Over the years, the manse had gotten pretty run down, with dingy paint and curling wallpaper. The varnish on the paneling and door frames had grown dark and gummy. Bless the church folks — they were determined to renovate that house before we moved in. So we lived elsewhere for three months, and joined them in painting and tearing out old carpet.
The hardest part of the renovation was stripping off the old varnish from the door frames and paneling. But what a happy surprise awaited us! Beneath that opaque coating was the most striking burled pine, and the swirls of its grain displayed the kind of beauty our gracious God seems to hide everywhere. Years before, the timber company logged several remaining stands of virgin forest, then stashed away those boards — the burled pine. When it came time to build an office, they used those boards for paneling and trim.
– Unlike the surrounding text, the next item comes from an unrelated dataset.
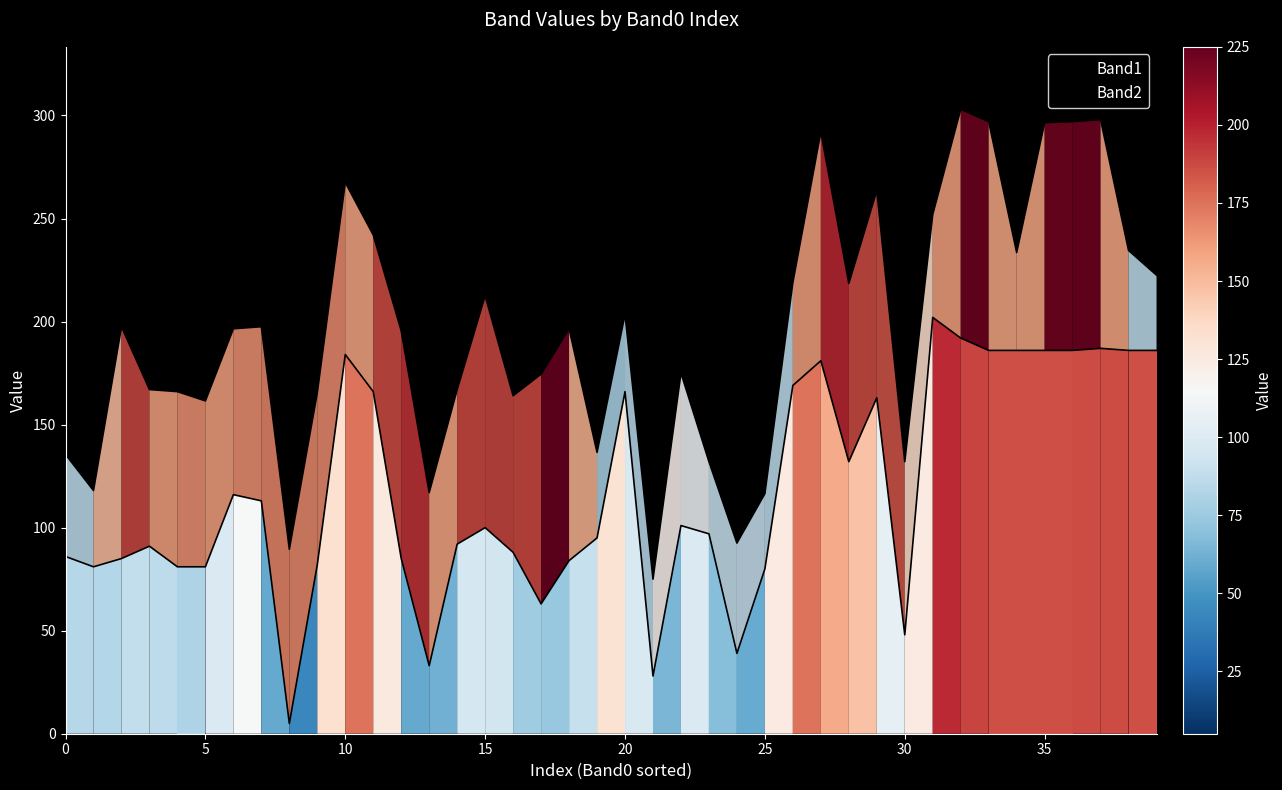

Which category has the highest value across all series?

32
There was no debate about how we would refinish the boards — no stain at all, but only a light varnish to accent the lines formed by God himself. It totally transformed the house.
We in ECO have just moved into a new church house, this Covenant Order of Evangelical Presbyterians. I say the house is new, but as we’re discovering, some of its most beautiful possibilities are clouded with old, gummy coatings from years past. Even such lovely words as Covenant, Order, Evangelical, and Presbyterian can be quite opaque. And our habits for forming priorities, budgets, membership patterns, and partnerships need a major makeover.
The easiest thing to do would be simply to move right in and get on with church life like we’ve always known it. But in these earliest months of the life of ECO, we have a unique opportunity to renovate our understandings and practices in ways that reveal and then accent the full beauty that the Lord has hidden away for us here.